# Great Recall



## coppers-mom (Jan 9, 2009)

Someone left the yard and I did not notice since I was stupidly vacuuming and I can't hear well even without the added noise. Luckily my husband came home and alerted me to the escapee. I went outside, called and whistled - he was no where in sight. I went into the garage to get some things and suddenly I could tell him was coming home at full speed. He'd gone up the hill to visit the neighbors and mooch. Down the road, almost missed our driveway and then came storming up to me to see what I wanted.
Treats were given and much praise.
Here's the rest of the story - a picture of my escapee. He's 21 and quite the character. If only I could convince my dogs to come as well as he does.


----------



## LibertyME (Jan 6, 2007)

Great picture and great story.....no matter why they wander...when the dear ones return - always treats and praise!


----------



## Oaklys Dad (Dec 28, 2005)

That was funny. Glad he has great recall. I was expecting a dog in the picture though. :


----------



## BeauShel (May 20, 2007)

I expected a dog too. Even better that your horse has such great recall. Maybe he has to have a talk with the dogs.


----------



## coppers-mom (Jan 9, 2009)

It is unusual for a horse to come running when you call and (of course) that's why I didn't put in the punchline until the end. Quite a few are actually hard to catch!
He has returned when I call before, but never at full speed! There is only one person above me and Cotton likes to go munch on his lawn. I'll have to make sure no one is coming up the road before I call him again. Luckily he is extremely food motivated so the treats will have reinforced the recall. I bought a new bag yesterday.:


----------



## fostermom (Sep 6, 2007)

That is great! Is he an Arab? What a good looking boy!


----------



## coppers-mom (Jan 9, 2009)

thanks fostermom - he's a Polish Arab as best I can figure his pedigree. He was a riding stable reject (learned to throw his rider and return to the barn alone) and I bought him to keep him from going to an auction. I retrained him as if he'd never been ridden before and we get along great. He will still try to buck me off periodically though - usually if he is startled or when I'm trying to pull him in from a run. Once a bucker - always a bucker IMO.
Here's an Arab "look".


----------



## S-Dog's Mom (Jan 9, 2009)

_(learned to throw his rider and return to the barn alone)_ 

LOL... I used to have a pony that did that.... Except he didn't bother throwing the rider, he'd just ignore all else and head for the barn, rider intact or not....


----------



## fostermom (Sep 6, 2007)

I used to have an Arab. We got him at 5 after he flipped over and broke his rider's back. He was ring sour and had never been out of a barn/ring in his whole life.
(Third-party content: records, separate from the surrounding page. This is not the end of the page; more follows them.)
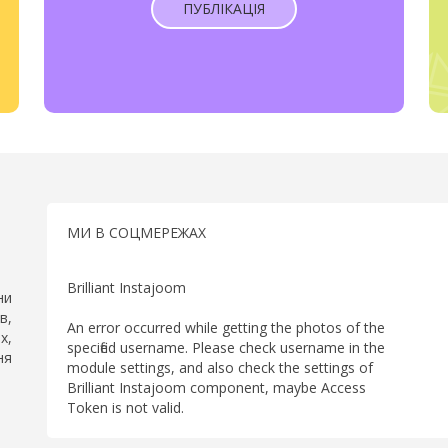
ПУБЛІКАЦІЯ
МИ В СОЦМЕРЕЖАХ
Brilliant Instajoom
ни
в,
An error occurred while getting the photos of the
х,
specified username. Please check username in the
ня
module settings, and also check the settings of
Brilliant Instajoom component, maybe Access
Token is not valid.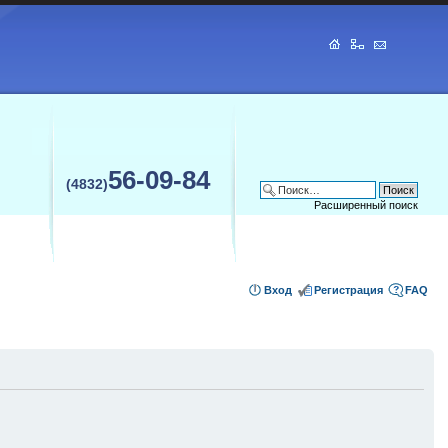
56-09-84
(4832)
Расширенный поиск
Вход
Регистрация
FAQ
We took him home, walked the fence line with him, turned him loose and he ran for an hour straight. Once we got him settled in, I started doing competitive trail riding. He was a natural and usually a blue ribbon winner. The only times he didn't win, it was my fault for my riding him improperly or not conditioning him correctly.
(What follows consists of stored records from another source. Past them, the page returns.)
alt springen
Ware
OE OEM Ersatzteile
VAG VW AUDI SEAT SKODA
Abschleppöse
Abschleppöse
Arabs to me are the goldens of the horse world. They are great animals as long as they are not abused.


----------



## K9Lover (May 6, 2009)

Gorgeous AND well trained! :rockon: 

I owned a dapple grey years ago. Coloring looked similar. 
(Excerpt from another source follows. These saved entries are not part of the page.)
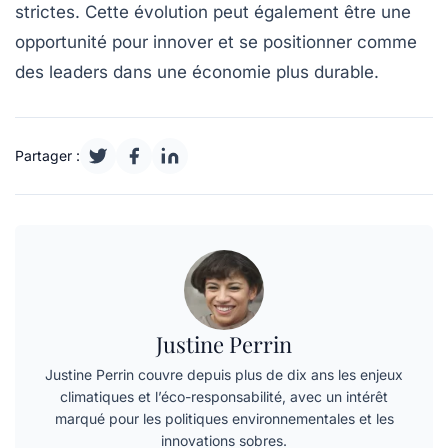
strictes. Cette évolution peut également être une
opportunité pour innover et se positionner comme
des leaders dans une économie plus
durable
.
Partager :
Justine Perrin
Justine Perrin couvre depuis plus de dix ans les enjeux
climatiques et l’éco-responsabilité, avec un intérêt
marqué pour les politiques environnementales et les
innovations sobres.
You look so happy in that photo!


----------



## coppers-mom (Jan 9, 2009)

We were riding in a hunter pace last fall in that picture. It was the first time we'd been out in a while and a wonderful day! We both had fun. Cottonball was admiring his reflection in the water and didn't want to leave the water hazard.
Hunter paces are timed events that has an optimum time to complete an 8 - 12 mile cross country course. Closest time to optimum wins. I believe we were way too fast that day (on a 10 mile course) and were out of the ribbons. He wanted to go! Not bad for (at that time) a 20 year old. I pretty much let him set the pace. He's older and I don't want to overdo him. We've gotten a couple of ribbons this year (2nd and 5th), but if we don't it's no big deal.
Fostermom: _Arabs to me are the goldens of the horse world. They are great animals as long as they are not abused. _
Sounds like you had a great arab too. I thought about trying competitive trail, but I don't think I could handle the distances so we stick to hunter paces and occasional fun shows. Arabs don't accept abuse like some horses do - I wish they all refused to be handled abusively!
Cotton's a big pet. That's why he was loose in the yard (mowing for me) and could wander off. I'll keep my eye on him in the future. The neighbor's wife doesn't want him mowing and fertilizing her lawn.:


----------



## coppers-mom (Jan 9, 2009)

The booger got loose again last night.

The fence was not down at all and the charger was on. I can only guess he is crawling under it to go eat the neighbor's grass.

I added a middle strand of tape after he got out a couple of weeks ago and went next door at 5am. The older lady thought a racoon was in her trash. She screamed when she saw Cotton so he got scared and took off. Right to me since I was already out looking for him (his pasture mate is a tattletale thank goodness).

I just got back from Tractor Supply with more tape and a new battery for my charger. It has not been sunny here for a few days, but it supposed to hold it's charge for 2 weeks.

Once again hje came running home as soon as I called and whistled for him - of course it was breakfast time.


----------



## timberwolf (Apr 1, 2009)

What a great story!!!
I would have loved to have seen him running home


----------



## coppers-mom (Jan 9, 2009)

He did it again.
I was having hay delivered and they took out the gate post.

He went next door and wouldn't come home this time. I went over with a bucket of feed and he still wouldn't come home. By the time I got a halter and headed back over, he was in my yard with a puzzled expression on his face.

The neighbors were gone, but I'm pretty sure he left a calling card. I guess his recall isn't quite as good as I thought.


----------